* _Task instructions_: Copy all of the rows below verbatim, leaving out the pictures.

---+---

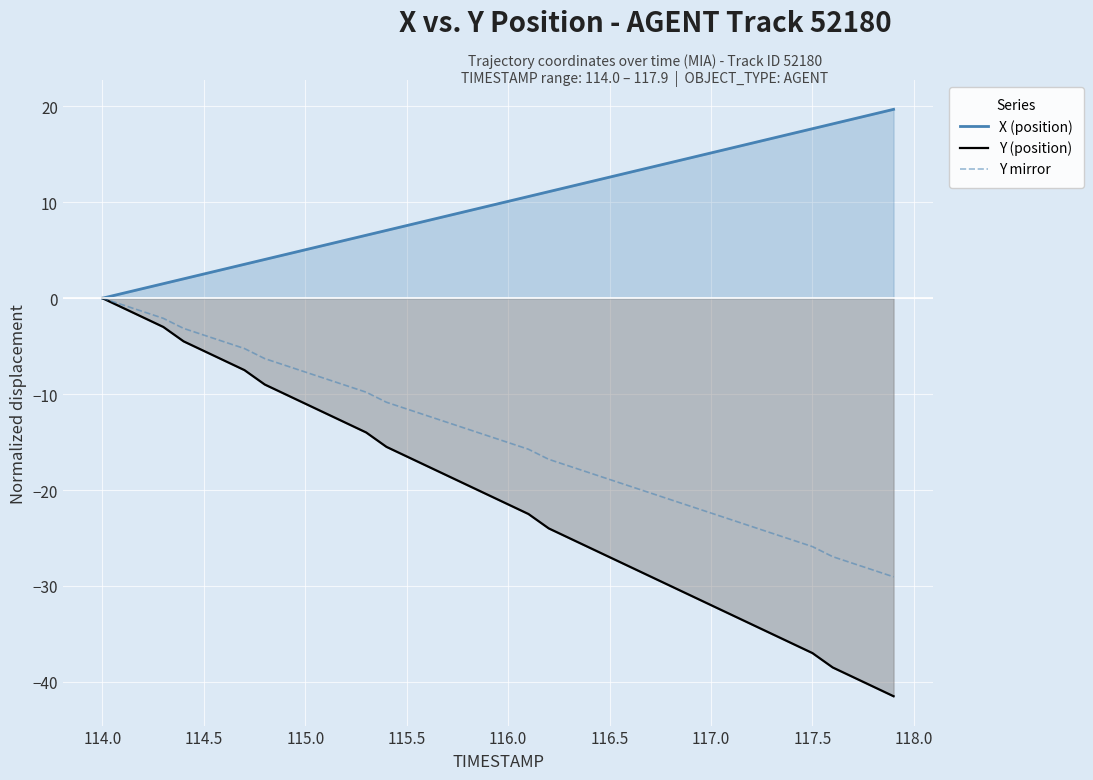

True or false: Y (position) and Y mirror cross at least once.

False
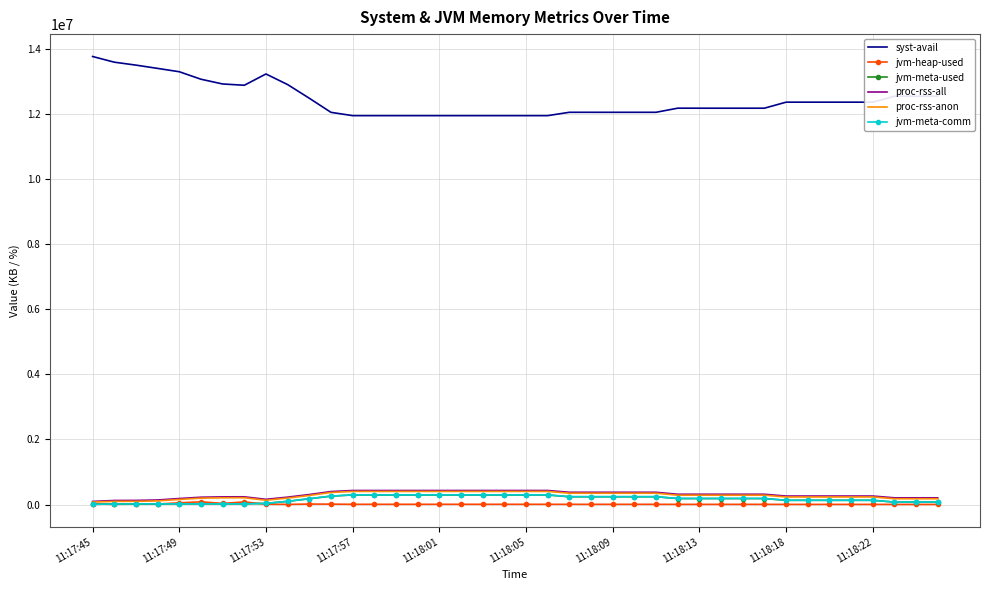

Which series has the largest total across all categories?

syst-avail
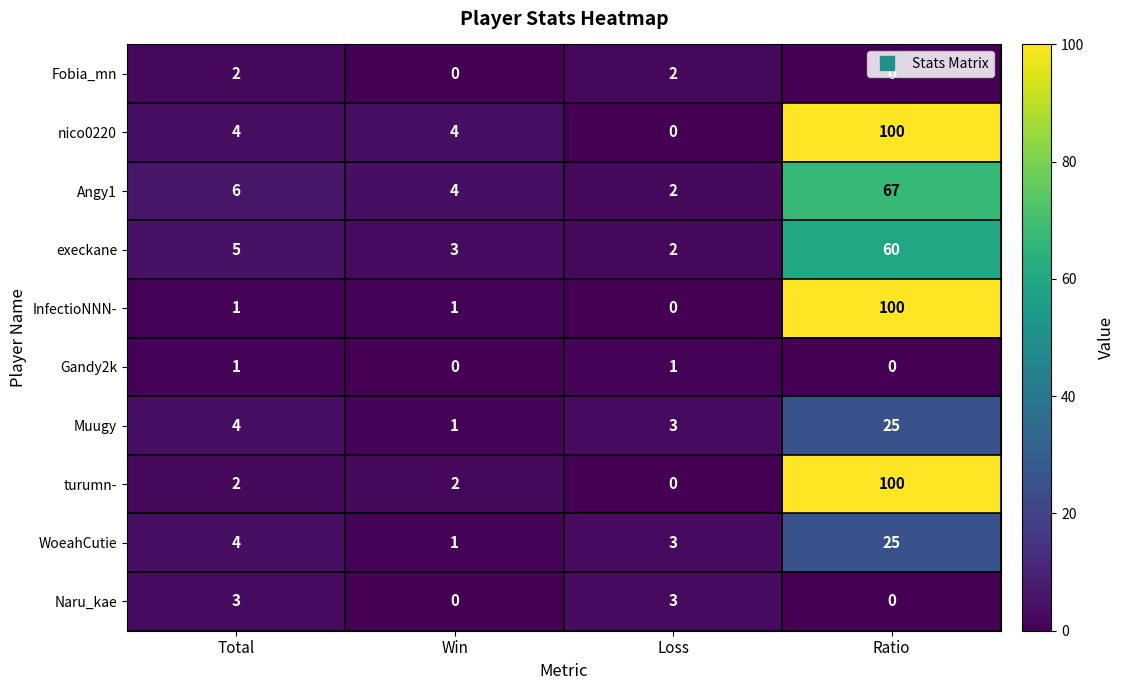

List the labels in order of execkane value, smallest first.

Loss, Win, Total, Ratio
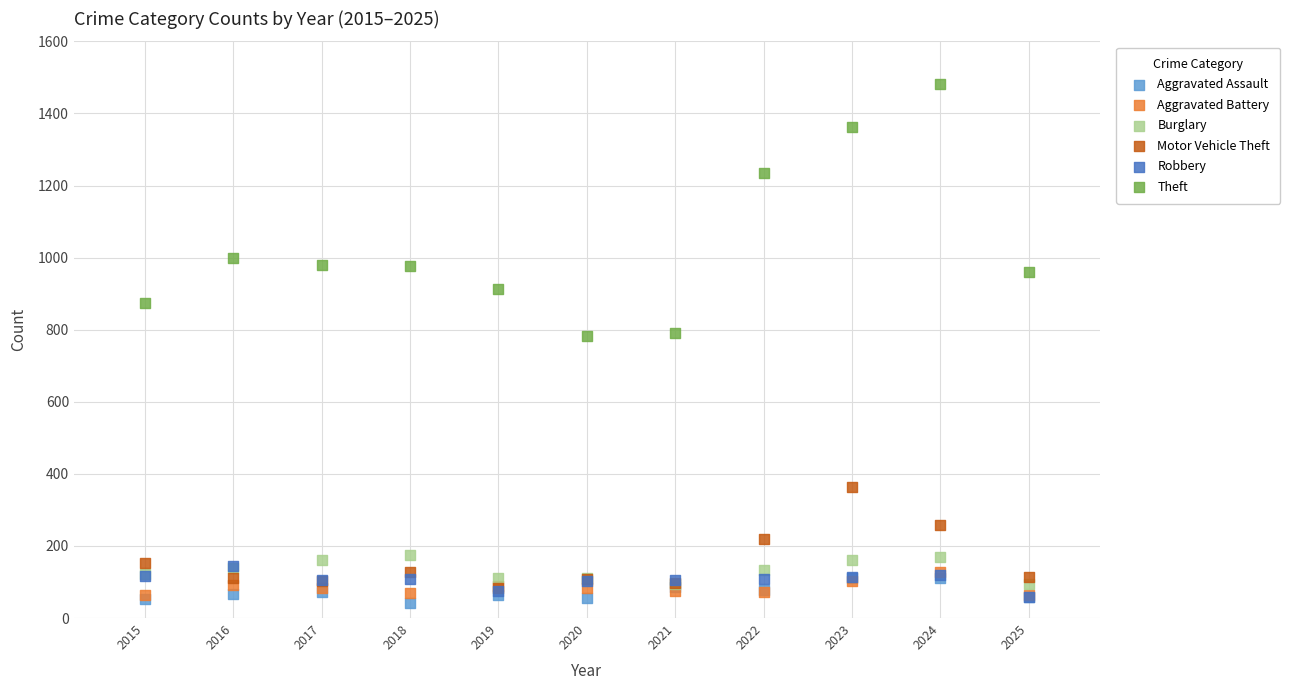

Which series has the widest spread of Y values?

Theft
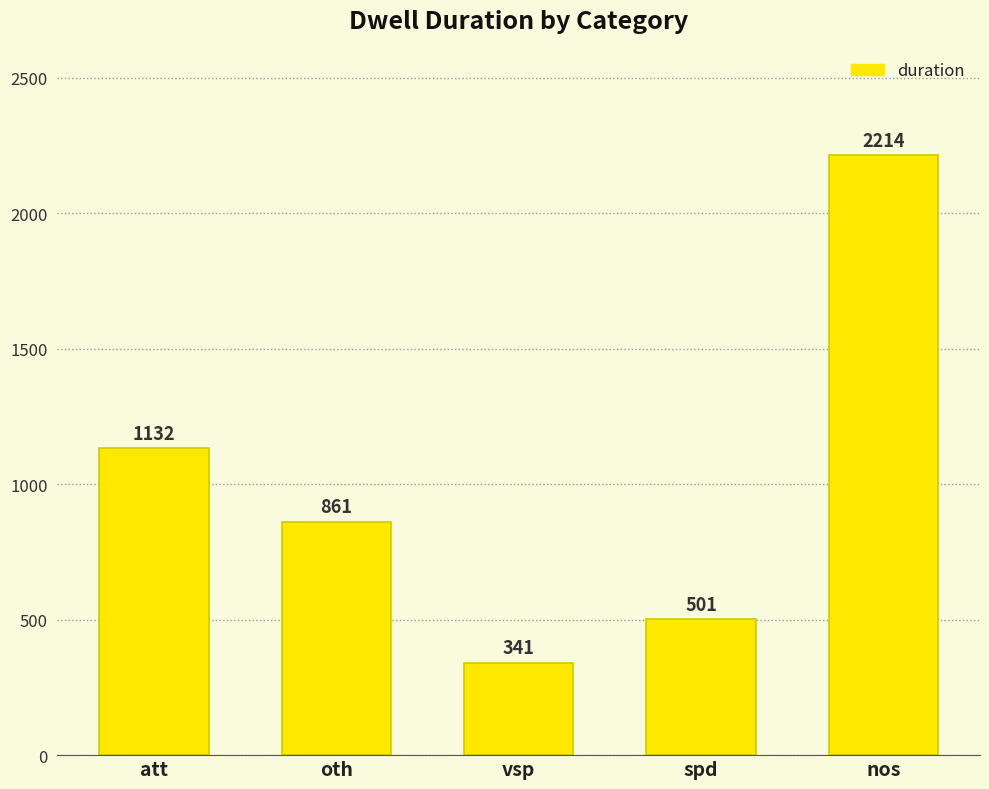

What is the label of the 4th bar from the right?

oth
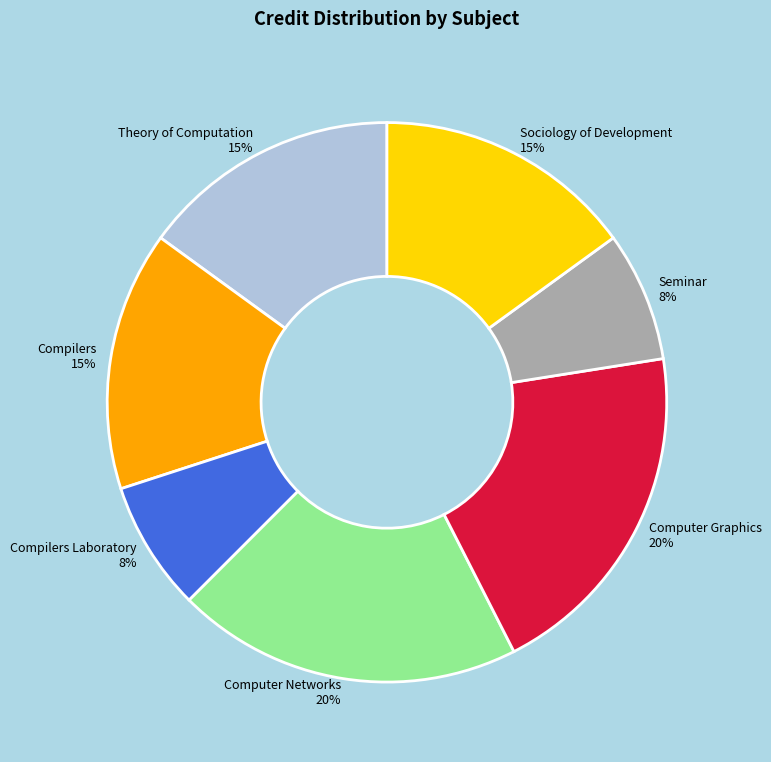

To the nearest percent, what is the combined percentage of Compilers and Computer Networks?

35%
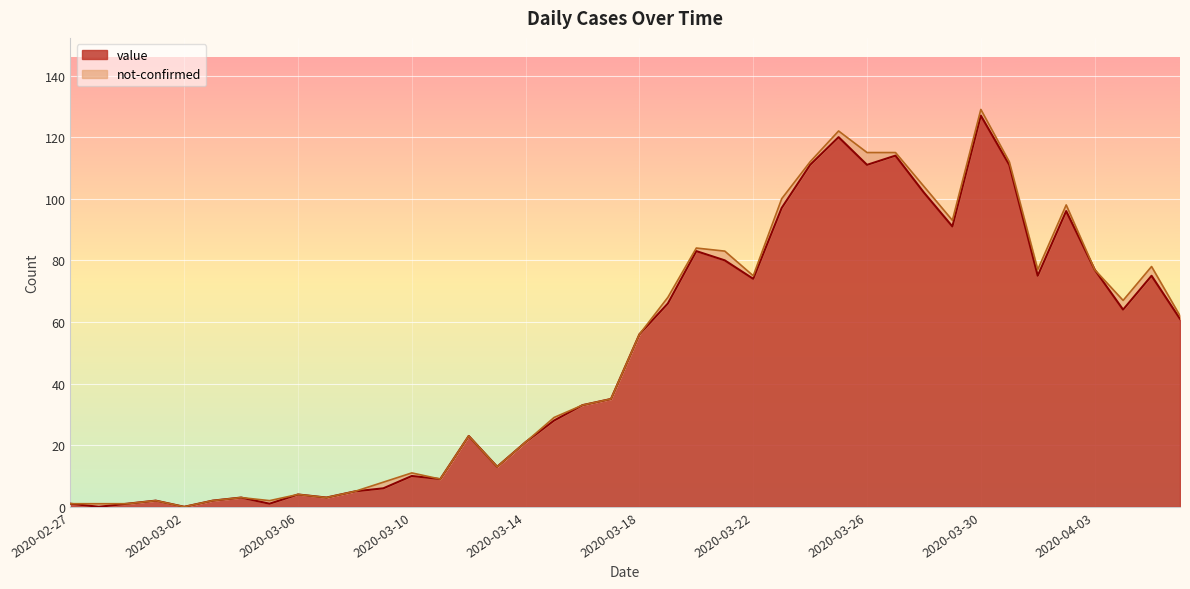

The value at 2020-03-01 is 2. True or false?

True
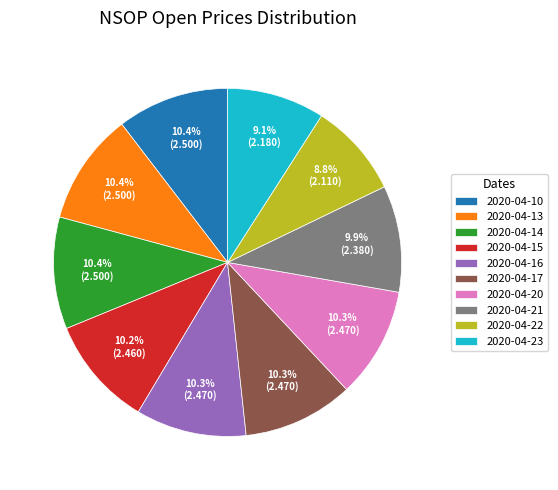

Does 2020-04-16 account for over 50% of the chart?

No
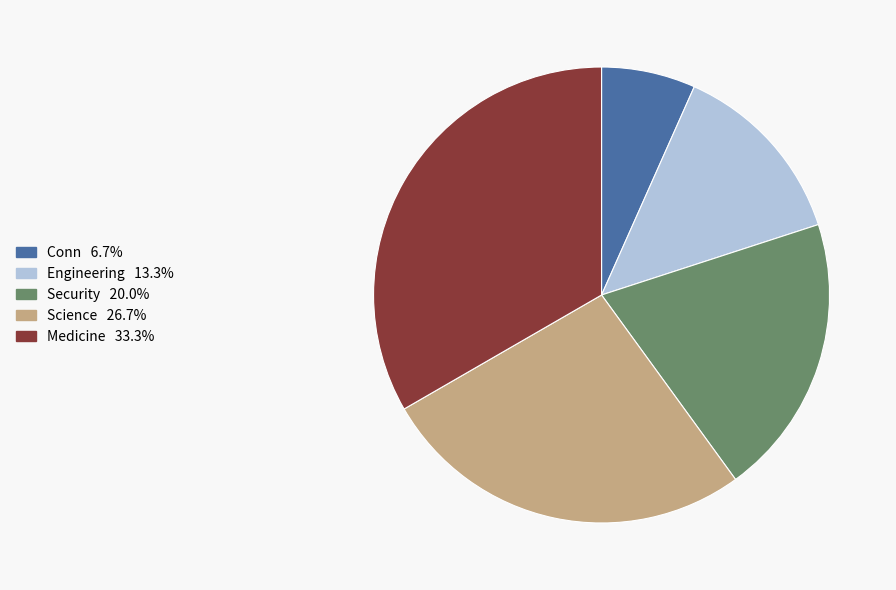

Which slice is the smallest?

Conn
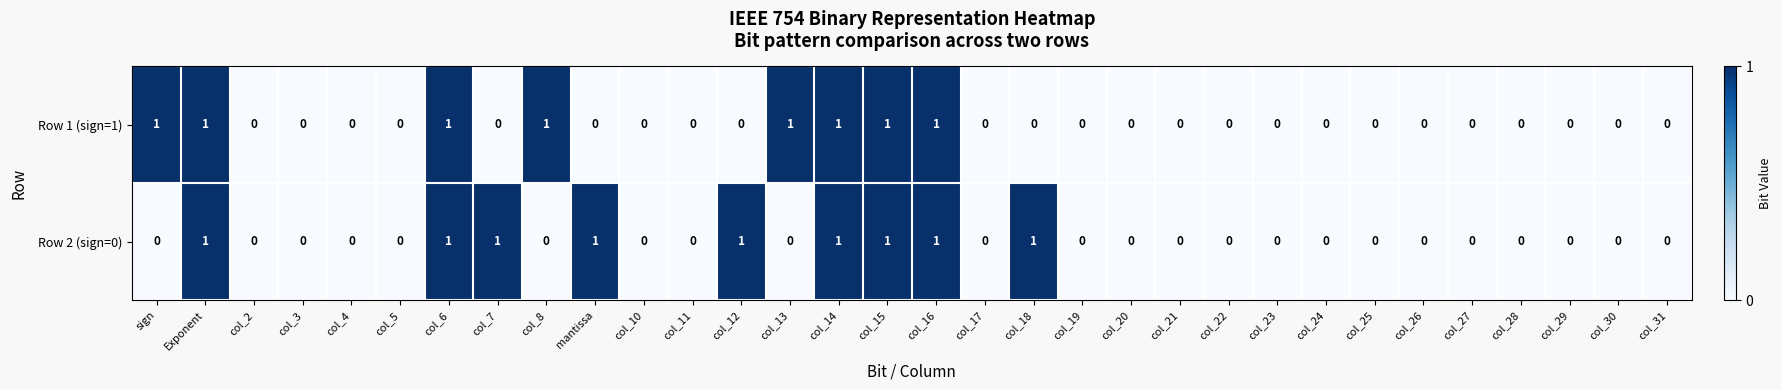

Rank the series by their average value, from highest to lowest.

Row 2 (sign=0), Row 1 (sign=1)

---+---

* _Completed task_:
True or false: Y (position) and Y mirror cross at least once.

False

Which series has the largest total across all categories?

syst-avail

List the labels in order of execkane value, smallest first.

Loss, Win, Total, Ratio

Which series has the widest spread of Y values?

Theft

What is the label of the 4th bar from the right?

oth

To the nearest percent, what is the combined percentage of Compilers and Computer Networks?

35%

The value at 2020-03-01 is 2. True or false?

True

Does 2020-04-16 account for over 50% of the chart?

No

Which slice is the smallest?

Conn

Rank the series by their average value, from highest to lowest.

Row 2 (sign=0), Row 1 (sign=1)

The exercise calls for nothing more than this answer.